Dynamic resource binding based on the FPXA abstraction is another interesting direction for future investigation. When it is not possible to use true dynamic retargeting of code to the heterogeneous FPXA components, this behavior can be approximated using static partitioning and compiling, but dynamic binding of computation to resource [3] . We can statically partition applications, and identify code that is wellsuited to the different resource types. Ideally, this partitioning will identify code segments that are suitable for implementation each on multiple FPXA resource types. Each section is then compiled (at design time) for each resource on which it may execute. At runtime, an individual system will dynamically choose how to implement the computations, based on resource availability, resource demand, performance requirements, energy concerns, or other criteria. This method also allows applications to be platform-agnostic, provided that each FPXA on which it will execute contains a resource type able to execute at least one version of each computation.

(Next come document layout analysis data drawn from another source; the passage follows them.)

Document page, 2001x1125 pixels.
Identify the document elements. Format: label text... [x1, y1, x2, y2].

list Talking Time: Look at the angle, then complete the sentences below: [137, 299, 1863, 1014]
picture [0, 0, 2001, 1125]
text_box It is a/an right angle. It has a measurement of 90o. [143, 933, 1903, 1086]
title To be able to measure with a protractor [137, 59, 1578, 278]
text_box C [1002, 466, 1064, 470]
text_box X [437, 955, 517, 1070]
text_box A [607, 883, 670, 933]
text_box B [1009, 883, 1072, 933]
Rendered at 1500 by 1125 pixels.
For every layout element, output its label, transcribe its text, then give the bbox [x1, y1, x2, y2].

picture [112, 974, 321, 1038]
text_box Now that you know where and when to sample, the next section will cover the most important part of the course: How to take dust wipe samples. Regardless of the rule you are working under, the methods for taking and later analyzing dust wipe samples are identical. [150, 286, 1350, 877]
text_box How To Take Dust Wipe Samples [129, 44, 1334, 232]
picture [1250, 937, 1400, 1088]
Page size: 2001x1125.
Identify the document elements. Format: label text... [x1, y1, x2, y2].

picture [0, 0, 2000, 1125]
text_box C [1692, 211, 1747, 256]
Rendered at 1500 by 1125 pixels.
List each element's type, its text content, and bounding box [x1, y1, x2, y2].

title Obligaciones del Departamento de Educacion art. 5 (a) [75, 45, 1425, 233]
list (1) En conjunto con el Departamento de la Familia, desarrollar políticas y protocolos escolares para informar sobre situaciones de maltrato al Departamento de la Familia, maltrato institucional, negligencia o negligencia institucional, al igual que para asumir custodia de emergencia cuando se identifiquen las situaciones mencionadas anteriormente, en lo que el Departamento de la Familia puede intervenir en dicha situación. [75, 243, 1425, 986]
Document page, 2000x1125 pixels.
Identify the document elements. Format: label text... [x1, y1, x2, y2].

A third general area for investigation is the mapping of high level dataflow representations onto FPXA platforms, using intermediate representations such as the FPXA graph defined in Section 3. As discussed in Section 3, dataflow graphs are used extensively in the design and implementation of signal processing systems, and a wide variety of techniques have been developed for mapping signal processing dataflow graphs onto various kinds of platforms (e.g., see [2] ). However, the heterogeneity, coarse grain processing element structure, and self-time routing network characteristics of FPXAs present novel challenges and opportunities for dataflow graph mapping techniques.
Conclusions
In this paper, we have developed an abstract model called field programmable X arrays (FPXAs) for design and implementation of signal processing applications on heterogeneous platforms. The FPXA concept defines a broad class of architectures, where heterogeneous collections of processing resources and self-timed communication channels can be configured and utilized based on the given set of targeted applications, and implementation constraints. We have also introduced structure vectors and FPXA graphs as ways of representing FPXA implementations for convenient, compact modeling and connection to dataflow graph analysis, respectively. Using a Viterbi decoder, we have demonstrated the prototyping of FPXAs on off-the shelf FPGA devices, and we have also provided a simple demonstration of iterative, constraintdriven FPXA design space exploration. Finally, we have motivated in some detail a number of useful directions for future work, which include the exploration of FPXA design tools for memory system synthesis, dynamic resource binding, and dataflow graph mapping.